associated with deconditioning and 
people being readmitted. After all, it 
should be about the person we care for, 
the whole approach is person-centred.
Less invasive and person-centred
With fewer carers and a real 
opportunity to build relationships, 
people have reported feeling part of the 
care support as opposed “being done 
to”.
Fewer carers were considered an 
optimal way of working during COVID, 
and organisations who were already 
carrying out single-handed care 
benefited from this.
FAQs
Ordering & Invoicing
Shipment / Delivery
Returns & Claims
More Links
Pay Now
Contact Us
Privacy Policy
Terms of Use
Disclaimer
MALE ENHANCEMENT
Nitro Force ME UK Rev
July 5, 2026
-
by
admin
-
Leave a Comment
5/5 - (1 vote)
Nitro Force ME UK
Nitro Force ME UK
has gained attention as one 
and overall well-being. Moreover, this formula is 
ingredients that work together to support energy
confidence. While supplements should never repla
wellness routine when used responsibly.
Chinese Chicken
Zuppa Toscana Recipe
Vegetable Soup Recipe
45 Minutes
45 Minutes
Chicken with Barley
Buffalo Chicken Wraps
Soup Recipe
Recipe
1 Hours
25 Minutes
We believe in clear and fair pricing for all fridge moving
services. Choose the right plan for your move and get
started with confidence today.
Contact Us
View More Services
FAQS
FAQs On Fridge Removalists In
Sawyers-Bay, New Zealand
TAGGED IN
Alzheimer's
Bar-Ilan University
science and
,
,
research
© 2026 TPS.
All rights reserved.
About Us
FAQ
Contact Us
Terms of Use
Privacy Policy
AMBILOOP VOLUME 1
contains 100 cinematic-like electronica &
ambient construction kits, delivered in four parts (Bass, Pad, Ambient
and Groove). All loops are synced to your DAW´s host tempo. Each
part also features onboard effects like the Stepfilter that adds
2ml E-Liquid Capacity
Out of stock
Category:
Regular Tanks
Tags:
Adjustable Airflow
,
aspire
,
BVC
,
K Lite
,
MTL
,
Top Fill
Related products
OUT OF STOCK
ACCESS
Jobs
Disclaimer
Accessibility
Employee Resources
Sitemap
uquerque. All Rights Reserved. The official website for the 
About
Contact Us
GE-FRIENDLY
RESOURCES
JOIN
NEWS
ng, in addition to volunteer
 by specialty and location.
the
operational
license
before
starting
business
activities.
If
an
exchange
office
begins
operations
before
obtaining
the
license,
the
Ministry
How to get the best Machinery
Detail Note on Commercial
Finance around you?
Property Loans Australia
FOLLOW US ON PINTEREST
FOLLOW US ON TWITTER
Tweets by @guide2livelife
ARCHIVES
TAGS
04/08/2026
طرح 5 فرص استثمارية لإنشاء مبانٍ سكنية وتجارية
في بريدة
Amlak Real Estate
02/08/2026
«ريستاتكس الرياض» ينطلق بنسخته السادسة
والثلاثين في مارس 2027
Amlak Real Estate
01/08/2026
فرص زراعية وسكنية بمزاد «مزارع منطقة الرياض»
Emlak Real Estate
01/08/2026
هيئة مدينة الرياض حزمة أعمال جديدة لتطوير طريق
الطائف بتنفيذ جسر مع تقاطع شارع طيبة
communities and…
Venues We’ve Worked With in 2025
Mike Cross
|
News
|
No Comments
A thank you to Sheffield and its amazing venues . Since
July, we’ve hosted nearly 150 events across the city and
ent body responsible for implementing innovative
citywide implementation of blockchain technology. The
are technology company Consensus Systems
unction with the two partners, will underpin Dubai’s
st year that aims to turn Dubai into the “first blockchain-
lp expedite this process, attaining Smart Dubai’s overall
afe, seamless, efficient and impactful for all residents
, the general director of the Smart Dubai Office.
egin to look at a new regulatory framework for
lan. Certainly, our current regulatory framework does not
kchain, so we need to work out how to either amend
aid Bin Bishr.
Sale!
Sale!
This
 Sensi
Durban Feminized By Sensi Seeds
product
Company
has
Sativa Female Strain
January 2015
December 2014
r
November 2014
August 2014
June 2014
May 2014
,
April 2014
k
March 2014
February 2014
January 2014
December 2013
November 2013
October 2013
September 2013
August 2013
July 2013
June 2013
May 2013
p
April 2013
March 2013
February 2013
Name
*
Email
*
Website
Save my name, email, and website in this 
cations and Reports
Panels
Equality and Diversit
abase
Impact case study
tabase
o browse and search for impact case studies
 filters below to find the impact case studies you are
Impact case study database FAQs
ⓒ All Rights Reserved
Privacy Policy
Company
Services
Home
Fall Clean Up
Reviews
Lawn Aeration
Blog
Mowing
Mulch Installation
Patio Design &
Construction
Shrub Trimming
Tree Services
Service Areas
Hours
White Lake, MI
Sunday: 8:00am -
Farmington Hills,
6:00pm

_____

**ACTIVITY:** Output all of the rows above again, line for line and unchanged.

**SOLUTION:**
associated with deconditioning and 
people being readmitted. After all, it 
should be about the person we care for, 
the whole approach is person-centred.
Less invasive and person-centred
With fewer carers and a real 
opportunity to build relationships, 
people have reported feeling part of the 
care support as opposed “being done 
to”.
Fewer carers were considered an 
optimal way of working during COVID, 
and organisations who were already 
carrying out single-handed care 
benefited from this.
FAQs
Ordering & Invoicing
Shipment / Delivery
Returns & Claims
More Links
Pay Now
Contact Us
Privacy Policy
Terms of Use
Disclaimer
MALE ENHANCEMENT
Nitro Force ME UK Rev
July 5, 2026
-
by
admin
-
Leave a Comment
5/5 - (1 vote)
Nitro Force ME UK
Nitro Force ME UK
has gained attention as one 
and overall well-being. Moreover, this formula is 
ingredients that work together to support energy
confidence. While supplements should never repla
wellness routine when used responsibly.
Chinese Chicken
Zuppa Toscana Recipe
Vegetable Soup Recipe
45 Minutes
45 Minutes
Chicken with Barley
Buffalo Chicken Wraps
Soup Recipe
Recipe
1 Hours
25 Minutes
We believe in clear and fair pricing for all fridge moving
services. Choose the right plan for your move and get
started with confidence today.
Contact Us
View More Services
FAQS
FAQs On Fridge Removalists In
Sawyers-Bay, New Zealand
TAGGED IN
Alzheimer's
Bar-Ilan University
science and
,
,
research
© 2026 TPS.
All rights reserved.
About Us
FAQ
Contact Us
Terms of Use
Privacy Policy
AMBILOOP VOLUME 1
contains 100 cinematic-like electronica &
ambient construction kits, delivered in four parts (Bass, Pad, Ambient
and Groove). All loops are synced to your DAW´s host tempo. Each
part also features onboard effects like the Stepfilter that adds
2ml E-Liquid Capacity
Out of stock
Category:
Regular Tanks
Tags:
Adjustable Airflow
,
aspire
,
BVC
,
K Lite
,
MTL
,
Top Fill
Related products
OUT OF STOCK
ACCESS
Jobs
Disclaimer
Accessibility
Employee Resources
Sitemap
uquerque. All Rights Reserved. The official website for the 
About
Contact Us
GE-FRIENDLY
RESOURCES
JOIN
NEWS
ng, in addition to volunteer
 by specialty and location.
the
operational
license
before
starting
business
activities.
If
an
exchange
office
begins
operations
before
obtaining
the
license,
the
Ministry
How to get the best Machinery
Detail Note on Commercial
Finance around you?
Property Loans Australia
FOLLOW US ON PINTEREST
FOLLOW US ON TWITTER
Tweets by @guide2livelife
ARCHIVES
TAGS
04/08/2026
طرح 5 فرص استثمارية لإنشاء مبانٍ سكنية وتجارية
في بريدة
Amlak Real Estate
02/08/2026
«ريستاتكس الرياض» ينطلق بنسخته السادسة
والثلاثين في مارس 2027
Amlak Real Estate
01/08/2026
فرص زراعية وسكنية بمزاد «مزارع منطقة الرياض»
Emlak Real Estate
01/08/2026
هيئة مدينة الرياض حزمة أعمال جديدة لتطوير طريق
الطائف بتنفيذ جسر مع تقاطع شارع طيبة
communities and…
Venues We’ve Worked With in 2025
Mike Cross
|
News
|
No Comments
A thank you to Sheffield and its amazing venues . Since
July, we’ve hosted nearly 150 events across the city and
ent body responsible for implementing innovative
citywide implementation of blockchain technology. The
are technology company Consensus Systems
unction with the two partners, will underpin Dubai’s
st year that aims to turn Dubai into the “first blockchain-
lp expedite this process, attaining Smart Dubai’s overall
afe, seamless, efficient and impactful for all residents
, the general director of the Smart Dubai Office.
egin to look at a new regulatory framework for
lan. Certainly, our current regulatory framework does not
kchain, so we need to work out how to either amend
aid Bin Bishr.
Sale!
Sale!
This
 Sensi
Durban Feminized By Sensi Seeds
product
Company
has
Sativa Female Strain
January 2015
December 2014
r
November 2014
August 2014
June 2014
May 2014
,
April 2014
k
March 2014
February 2014
January 2014
December 2013
November 2013
October 2013
September 2013
August 2013
July 2013
June 2013
May 2013
p
April 2013
March 2013
February 2013
Name
*
Email
*
Website
Save my name, email, and website in this 
cations and Reports
Panels
Equality and Diversit
abase
Impact case study
tabase
o browse and search for impact case studies
 filters below to find the impact case studies you are
Impact case study database FAQs
ⓒ All Rights Reserved
Privacy Policy
Company
Services
Home
Fall Clean Up
Reviews
Lawn Aeration
Blog
Mowing
Mulch Installation
Patio Design &
Construction
Shrub Trimming
Tree Services
Service Areas
Hours
White Lake, MI
Sunday: 8:00am -
Farmington Hills,
6:00pm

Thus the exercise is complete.